PASAJE FUENTE |
En el amplio espectro de filósofos, teóricos, intelectuales, pensadores y polígrafos de la corriente ultraliberal o hiperliberal contemporánea es difícil no reconocer en Robert Nozick (1938-2002) uno de sus máximos exponentes, tanto por la contundencia de su doctrina del Estado “mínimo-máximo” como debido a la aglomeración y síntesis que realiza de buena parte del legado anarquista individualista, liberal libertario y anarcocapitalista. En su obra más importante, Anarquía, Estado y utopía (1974), celebrada rápidamente por el liberalismo conservador de la Nueva Derecha estadounidense, Nozick logra una armónica confluencia –al menos hasta cierto grado– del liberalismo clásico de John Locke, el liberalismo libertario de John Stuart Mill (cuyo concepto de libertad individual suele sobrepasar a los liberales utilitaristas), la escuela austriaca de economía (que algunos denominan “neoliberal”) y la tradición del anarquismo de derecha estadounidense. No es para desdeñarlo.

ENUNCIADO 1 | Enumera las corrientes de pensamiento que, según el pasaje sobre Nozick, confluyen en Anarquía, Estado y utopía.
ENUNCIADO 2 | Según el pasaje sobre Nozick, ¿qué corriente celebró rápidamente Anarquía, Estado y utopía?
ENUNCIADO 3 | Prosigue el pasaje sobre Nozick a partir de su última oración.

MATERIAL MOSTRADO |
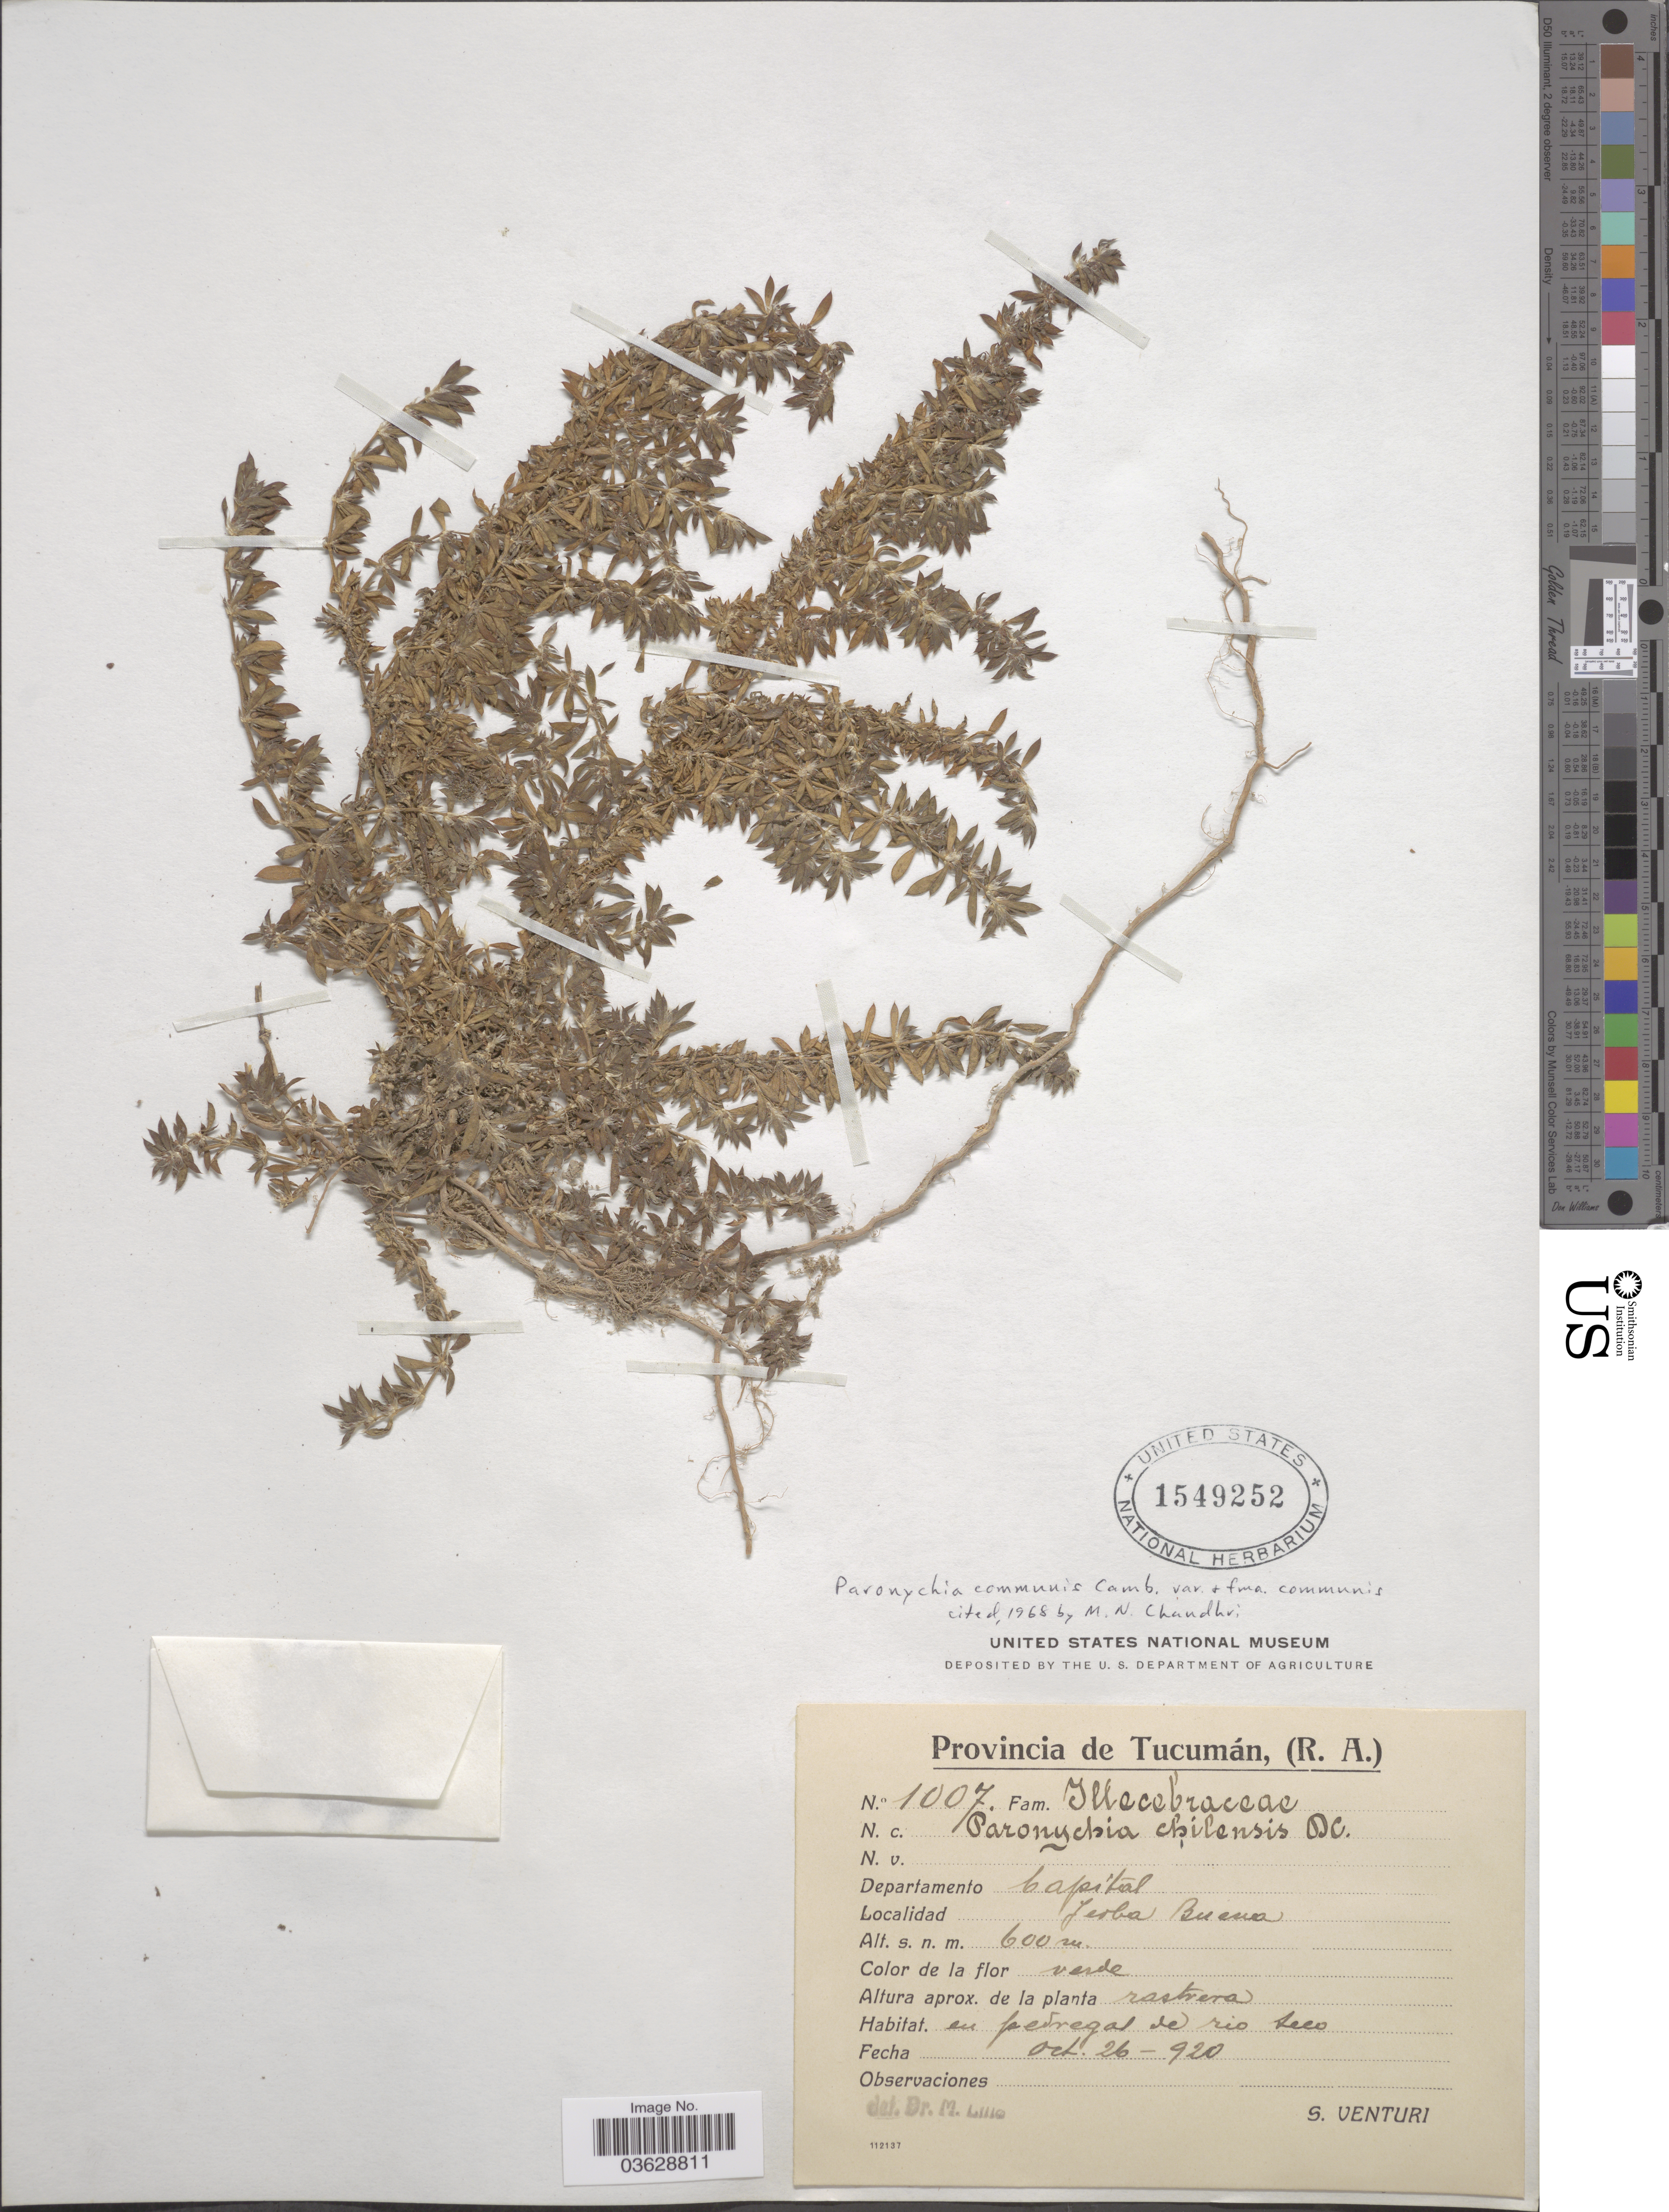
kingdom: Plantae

...

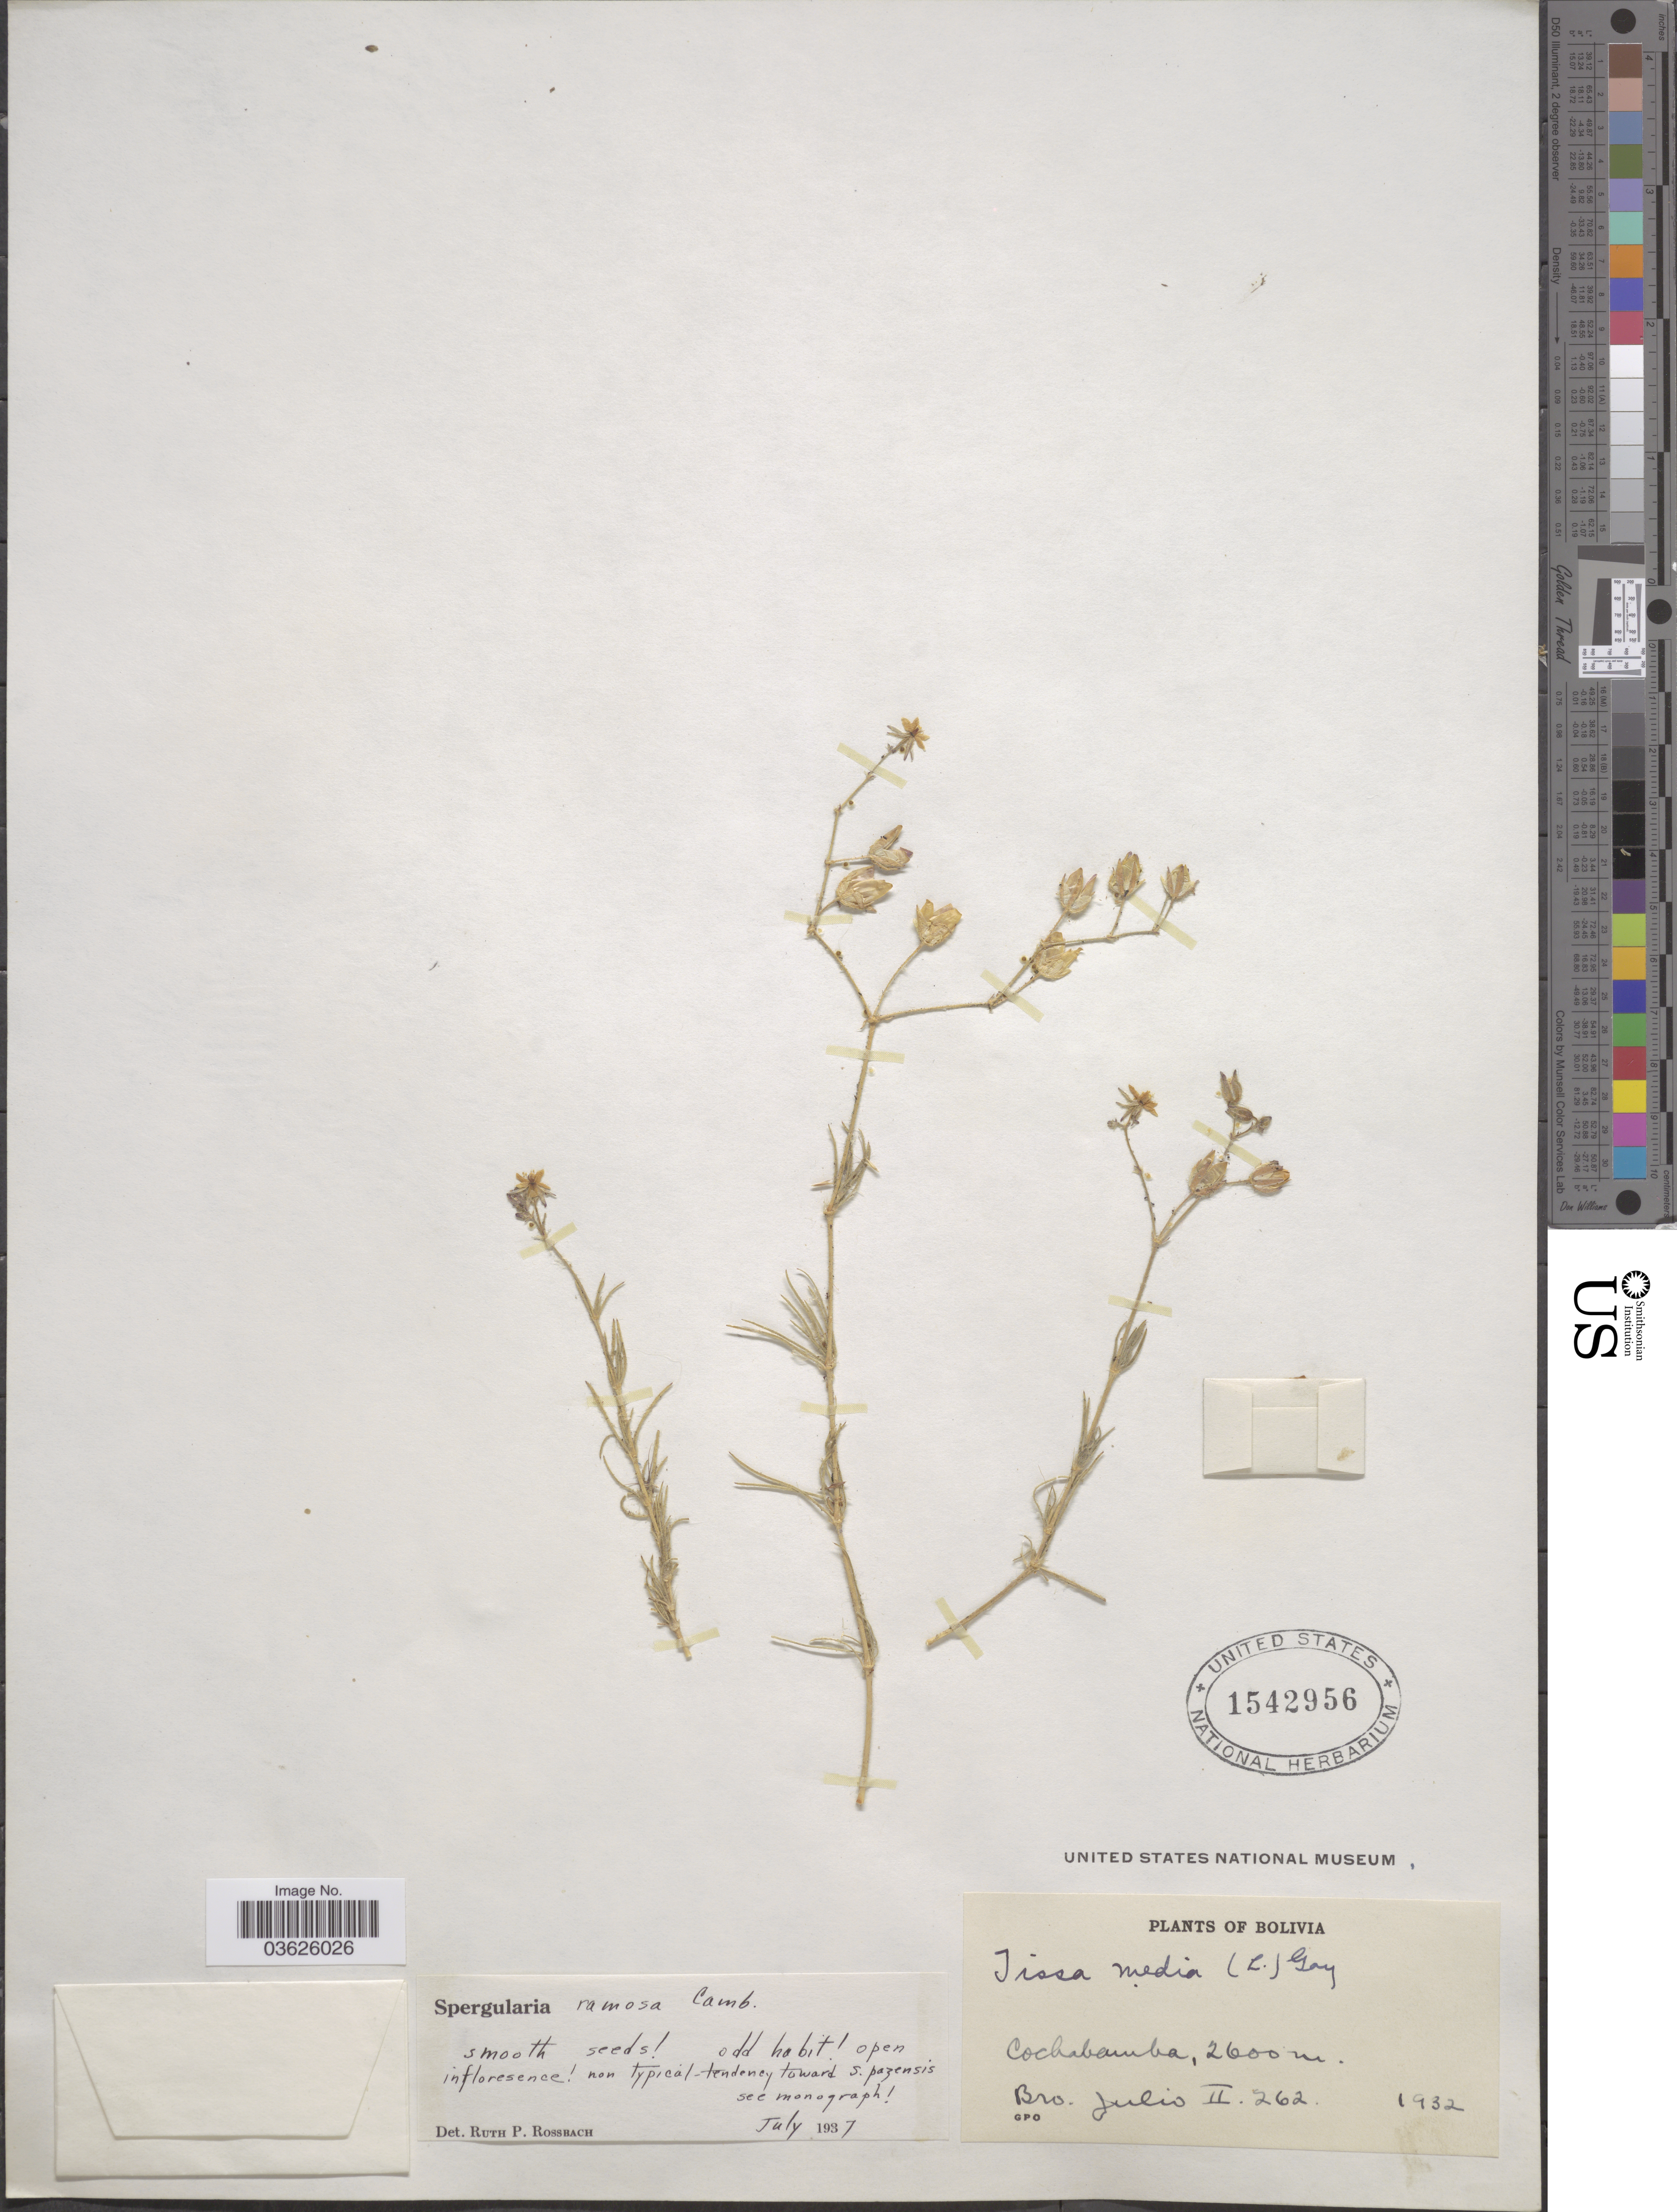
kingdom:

RESPUESTA ESCRITA 1 |
- El liberalismo clásico de John Locke
- El liberalismo libertario de John Stuart Mill
- La escuela austriaca de economía
- La tradición del anarquismo de derecha estadounidense

RESPUESTA ESCRITA 2 | La celebró el liberalismo conservador de la Nueva Derecha estadounidense.

RESPUESTA ESCRITA 3 |
Hay que reconocerlo, la carrera académica de Nozick ha sido brillante. Después de asistir a la escuela pública en Brooklyn, ingresó al Columbia College donde se licenció en filosofía en 1959. Obtuvo el título de doctor en la Universidad de Princeton en 1963, después de haber escrito una tesis sobre teoría de la decisión. Durante esos años participó de la Nueva Izquierda. En Columbia colaboró en la fundación de la rama universitaria de la Liga para la Democracia Industrial. Luego conoció las obras de los economistas de la escuela austriaca Friedrich Hayek y Ludwig von Mises y sus ideas políticas dieron un vuelco. Enseñó en Princeton, en la Universidad de Harvard y en la Universidad Rockefeller. En 1969, a los 30 años, volvió a Harvard como uno de los catedráticos más jóvenes en la historia de la universidad. Nozick permaneció allí durante el resto de su actividad docente. En 1985 fue nombrado profesor de filosofía Arthur Kingsley Porter y profesor de la Universidad Joseph Pellegrino en 1998.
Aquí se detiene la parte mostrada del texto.